La première stratégie, fort simple, consiste à faire disparaître l’animal physiquement, comme elle a en même temps amorcé l’éradication systématique des cultes païens des sources ou des pierres sacrées. Dès Charlemagne, l'Église encourage le massacre systématique des ours. D’une Gaule que César décrit remplie d’ours, on passe un Royaume de France où il se cantonne à la moitié est du pays, pour en disparaît totalement au XVIIIème. Ensuite, il s’agit de dénigrer la pauvre bête par le texte religieux. Les récits de la vie des saints sont peuplés d’ours domptés et soumis à la volonté des dits saints, comme le paganisme mis au pas par le christianisme triomphant. On charge le malheureux de trois des péchés capitaux : paresse, gourmandise et même luxure. Puis on l’enchaîne au Diable, ce dernier prenant souvent la forme d’un ours. La troisième stratégie consiste à dégager toute trace de l’ours dans le calendrier. Le 11 novembre, date du début de l’hiver, où l’on rentre bétail, matériel et même soi même, est symboliquement le moment où l’ours rentre dans sa tanière : qu’à cela ne tienne, l’Église y fixe la Saint Martin. Fête-t-on le premier réveil de l’ours le 2 février ? L’Eglise frappe fort et y installe d’une part les Relevailles de la Vierge et en plus, la Chandeleur – ce qui n’empêchera pas cette dernière d’être encore appelée Chandelours dans les campagnes jusqu’au XVIIIème siècle. Comme si tout cela ne devait pas suffire, l’Église, qui pourtant voit d’un mauvais œil les montreurs d’animaux qui pourraient facilement devenir objets d'idolâtrie, reste bienveillante avec les montreurs d’ours qui contribuent à l’humilier dans l’esprit populaire.

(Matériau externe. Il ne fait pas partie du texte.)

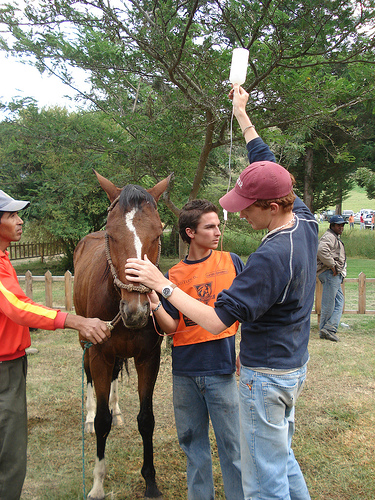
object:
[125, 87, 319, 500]
man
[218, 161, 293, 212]
cap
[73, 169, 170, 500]
horse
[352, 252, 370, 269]
grass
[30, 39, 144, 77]
leaves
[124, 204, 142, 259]
white stripe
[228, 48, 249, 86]
white bottle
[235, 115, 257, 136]
wrist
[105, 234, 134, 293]
rope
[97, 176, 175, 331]
horse's head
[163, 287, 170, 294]
black faced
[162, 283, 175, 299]
watch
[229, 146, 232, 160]
white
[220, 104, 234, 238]
line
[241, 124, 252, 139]
metallic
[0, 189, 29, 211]
grey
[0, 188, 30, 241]
on the head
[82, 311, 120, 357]
string hanging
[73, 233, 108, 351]
horse's side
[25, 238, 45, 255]
part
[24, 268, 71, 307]
fence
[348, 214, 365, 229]
people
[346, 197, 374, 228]
background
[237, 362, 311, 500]
jeans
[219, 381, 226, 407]
blue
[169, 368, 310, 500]
pants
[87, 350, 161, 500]
leg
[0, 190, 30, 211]
grey hat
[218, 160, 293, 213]
hat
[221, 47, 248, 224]
tube attached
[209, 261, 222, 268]
bright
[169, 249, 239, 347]
orange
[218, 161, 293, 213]
maroon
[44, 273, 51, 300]
brown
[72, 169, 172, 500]
brown horse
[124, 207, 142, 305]
white markings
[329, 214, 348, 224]
blue cap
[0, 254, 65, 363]
red windbreaker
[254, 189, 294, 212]
red hair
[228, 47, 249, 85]
iv bottle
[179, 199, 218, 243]
brown hair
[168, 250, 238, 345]
vest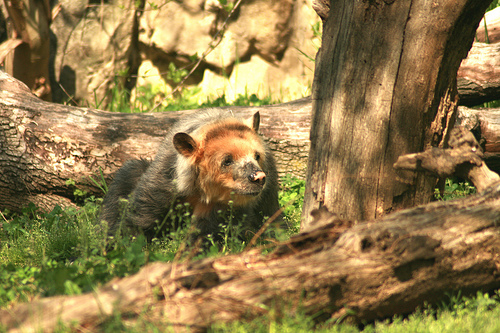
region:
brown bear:
[140, 80, 275, 227]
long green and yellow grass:
[116, 251, 135, 270]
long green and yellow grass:
[412, 315, 433, 331]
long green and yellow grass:
[58, 215, 78, 245]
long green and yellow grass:
[10, 240, 27, 254]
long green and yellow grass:
[449, 308, 484, 329]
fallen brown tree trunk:
[1, 180, 499, 330]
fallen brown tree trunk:
[1, 70, 316, 215]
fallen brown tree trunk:
[454, 40, 499, 99]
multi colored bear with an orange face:
[96, 108, 288, 249]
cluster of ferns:
[3, 204, 109, 264]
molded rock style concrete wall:
[1, 0, 323, 110]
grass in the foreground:
[1, 280, 498, 332]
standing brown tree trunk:
[295, 0, 490, 232]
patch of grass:
[1, 173, 308, 306]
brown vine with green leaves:
[162, 0, 242, 108]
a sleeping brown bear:
[110, 111, 282, 253]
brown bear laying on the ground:
[102, 108, 277, 250]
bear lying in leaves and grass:
[103, 105, 278, 260]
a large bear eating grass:
[103, 108, 278, 268]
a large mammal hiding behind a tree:
[100, 114, 342, 261]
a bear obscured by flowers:
[70, 113, 268, 260]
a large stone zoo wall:
[10, 0, 307, 107]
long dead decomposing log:
[2, 207, 499, 331]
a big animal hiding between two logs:
[102, 93, 280, 331]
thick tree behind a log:
[312, 0, 474, 327]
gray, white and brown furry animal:
[98, 103, 280, 248]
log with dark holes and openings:
[7, 189, 494, 323]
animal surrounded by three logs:
[30, 95, 356, 285]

Enfin, ultime humiliation, et non des moindres, la couronne de roi des animaux, une fois arraché du front de l’ours, est déposé sur la tête… du lion. Pourquoi le lion ? Il a beau ne pas être indigène en Europe, il y est néanmoins très familier. En effet, si l’ours est l’animal de l’Europe barbare et des traditions orales, le lion est l’animal de la Bible et des traditions écrites. En cela, il est bien plus facile à contrôler. Il surgit dans les sermons, puis partout dans les églises. Il vainc l’ours sur les armoiries, où il est omniprésent, et le remplace dans les surnoms – Richard Cœur-de-Lion en est un exemple. Ainsi, à la fin du XIIIème siècle, l’usurpation est complète. C’en est fini du règne de l’Ours.

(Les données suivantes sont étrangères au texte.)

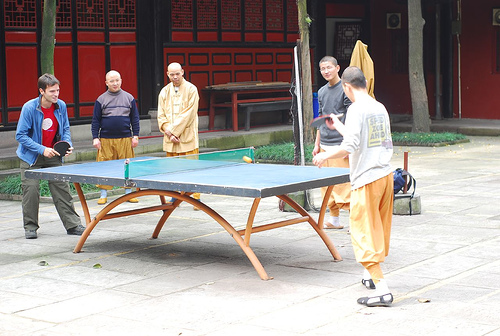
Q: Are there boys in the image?
A: No, there are no boys.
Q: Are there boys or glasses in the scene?
A: No, there are no boys or glasses.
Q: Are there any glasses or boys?
A: No, there are no boys or glasses.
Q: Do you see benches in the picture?
A: Yes, there is a bench.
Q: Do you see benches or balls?
A: Yes, there is a bench.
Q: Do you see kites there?
A: No, there are no kites.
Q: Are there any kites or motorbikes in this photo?
A: No, there are no kites or motorbikes.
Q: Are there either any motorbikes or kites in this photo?
A: No, there are no kites or motorbikes.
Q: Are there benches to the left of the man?
A: Yes, there is a bench to the left of the man.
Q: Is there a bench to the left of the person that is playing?
A: Yes, there is a bench to the left of the man.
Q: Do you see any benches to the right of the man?
A: No, the bench is to the left of the man.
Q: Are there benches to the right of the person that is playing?
A: No, the bench is to the left of the man.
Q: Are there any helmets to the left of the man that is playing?
A: No, there is a bench to the left of the man.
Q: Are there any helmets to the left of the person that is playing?
A: No, there is a bench to the left of the man.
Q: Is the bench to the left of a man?
A: Yes, the bench is to the left of a man.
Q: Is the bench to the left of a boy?
A: No, the bench is to the left of a man.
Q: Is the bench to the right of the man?
A: No, the bench is to the left of the man.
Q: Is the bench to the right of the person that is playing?
A: No, the bench is to the left of the man.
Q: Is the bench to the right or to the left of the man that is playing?
A: The bench is to the left of the man.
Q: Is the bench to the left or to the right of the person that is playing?
A: The bench is to the left of the man.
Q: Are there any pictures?
A: No, there are no pictures.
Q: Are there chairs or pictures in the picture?
A: No, there are no pictures or chairs.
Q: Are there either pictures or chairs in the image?
A: No, there are no pictures or chairs.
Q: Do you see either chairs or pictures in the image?
A: No, there are no pictures or chairs.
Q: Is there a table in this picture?
A: Yes, there is a table.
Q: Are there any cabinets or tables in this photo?
A: Yes, there is a table.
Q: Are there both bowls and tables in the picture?
A: No, there is a table but no bowls.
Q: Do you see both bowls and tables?
A: No, there is a table but no bowls.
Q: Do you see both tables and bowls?
A: No, there is a table but no bowls.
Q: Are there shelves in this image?
A: No, there are no shelves.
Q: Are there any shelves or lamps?
A: No, there are no shelves or lamps.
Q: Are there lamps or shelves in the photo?
A: No, there are no shelves or lamps.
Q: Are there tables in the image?
A: Yes, there is a table.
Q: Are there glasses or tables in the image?
A: Yes, there is a table.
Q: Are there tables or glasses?
A: Yes, there is a table.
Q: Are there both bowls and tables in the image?
A: No, there is a table but no bowls.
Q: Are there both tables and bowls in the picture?
A: No, there is a table but no bowls.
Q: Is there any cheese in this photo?
A: No, there is no cheese.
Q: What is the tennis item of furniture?
A: The piece of furniture is a table.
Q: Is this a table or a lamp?
A: This is a table.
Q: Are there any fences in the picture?
A: No, there are no fences.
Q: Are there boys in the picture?
A: No, there are no boys.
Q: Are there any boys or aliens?
A: No, there are no boys or aliens.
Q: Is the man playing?
A: Yes, the man is playing.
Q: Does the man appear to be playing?
A: Yes, the man is playing.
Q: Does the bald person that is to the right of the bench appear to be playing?
A: Yes, the man is playing.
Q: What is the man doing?
A: The man is playing.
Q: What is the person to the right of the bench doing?
A: The man is playing.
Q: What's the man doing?
A: The man is playing.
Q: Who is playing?
A: The man is playing.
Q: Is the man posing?
A: No, the man is playing.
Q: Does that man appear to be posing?
A: No, the man is playing.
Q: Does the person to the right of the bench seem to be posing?
A: No, the man is playing.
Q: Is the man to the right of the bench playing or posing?
A: The man is playing.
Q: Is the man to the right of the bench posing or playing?
A: The man is playing.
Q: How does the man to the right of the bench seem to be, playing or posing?
A: The man is playing.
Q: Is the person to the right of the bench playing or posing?
A: The man is playing.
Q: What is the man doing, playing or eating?
A: The man is playing.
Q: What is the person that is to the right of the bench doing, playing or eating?
A: The man is playing.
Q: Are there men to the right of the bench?
A: Yes, there is a man to the right of the bench.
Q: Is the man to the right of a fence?
A: No, the man is to the right of the bench.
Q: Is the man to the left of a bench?
A: No, the man is to the right of a bench.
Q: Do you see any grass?
A: Yes, there is grass.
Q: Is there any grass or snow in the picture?
A: Yes, there is grass.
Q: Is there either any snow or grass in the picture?
A: Yes, there is grass.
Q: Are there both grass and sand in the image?
A: No, there is grass but no sand.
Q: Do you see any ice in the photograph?
A: No, there is no ice.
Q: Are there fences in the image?
A: No, there are no fences.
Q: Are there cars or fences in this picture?
A: No, there are no fences or cars.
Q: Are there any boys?
A: No, there are no boys.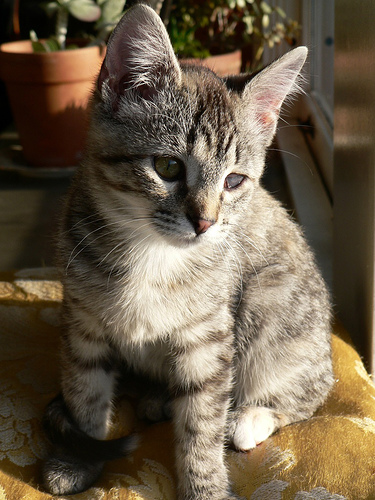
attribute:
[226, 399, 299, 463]
paw — white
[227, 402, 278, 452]
paw — white 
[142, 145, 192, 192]
eye — dark 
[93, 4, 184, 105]
ear — pink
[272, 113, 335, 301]
sill — window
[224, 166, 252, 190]
eye — milky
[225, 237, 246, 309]
whisker — long, white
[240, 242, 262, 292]
whisker — long, white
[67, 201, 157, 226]
whisker — long, white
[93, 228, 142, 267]
whisker — long, white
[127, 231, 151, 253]
whisker — long, white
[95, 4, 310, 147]
ears — big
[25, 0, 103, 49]
plant — potted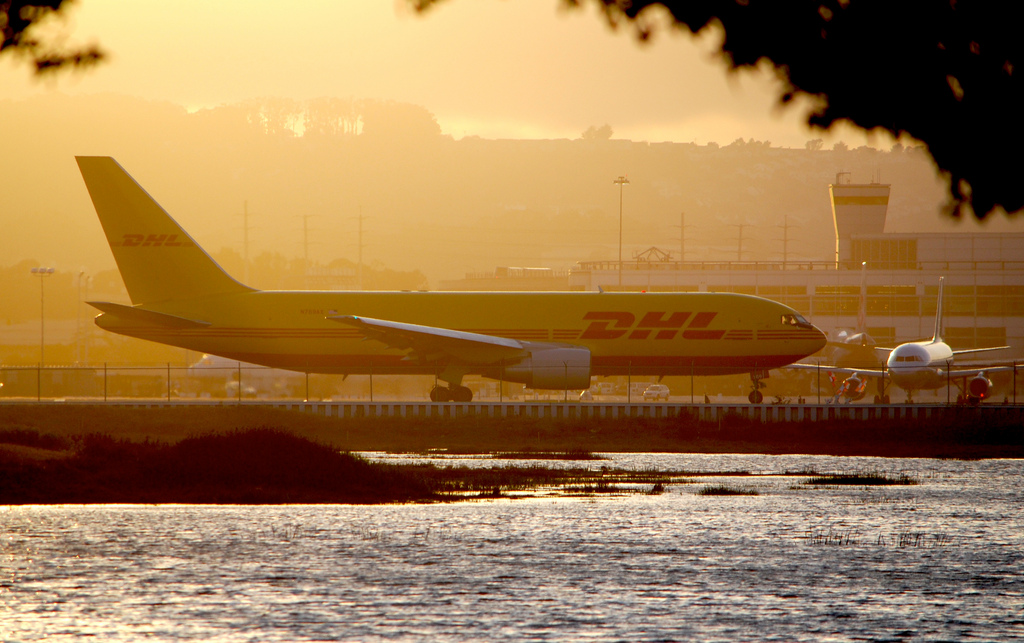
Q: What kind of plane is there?
A: Commercial plane.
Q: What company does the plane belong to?
A: DHL.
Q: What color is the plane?
A: Yellow.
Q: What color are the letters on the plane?
A: Red.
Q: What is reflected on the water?
A: Sunlight.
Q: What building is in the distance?
A: Airport.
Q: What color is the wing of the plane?
A: White.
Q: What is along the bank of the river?
A: Grass.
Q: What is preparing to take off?
A: Another plane.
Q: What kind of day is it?
A: Gloomy.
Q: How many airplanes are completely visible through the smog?
A: 2.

Les siècles suivant seront ceux de l’ours maladroit, pataud, aussi lent en gestes qu’en esprit, qu’on retrouve dans les fables de La Fontaine. Il faudra attendre 1902 et la naissance simultanée en Allemagne et en Amérique de l’ours en peluche – Teddy Bear tient son nom du président Theodore Roosevelt qui, refusant d’abattre un ourson qu’on avait destiné à être chassé, avait beaucoup gagné en popularité auprès des Américains. Les survivances de l’ours sont à lire dans ses quelques fêtes dédiées, notamment dans les Pyrénées, ou dans les armoiries des trois capitales européennes révérant encore le roi déchu : Berne, Berlin (ces deux noms étant lié à la forme anglosaxonne de l’ours) et Madrid.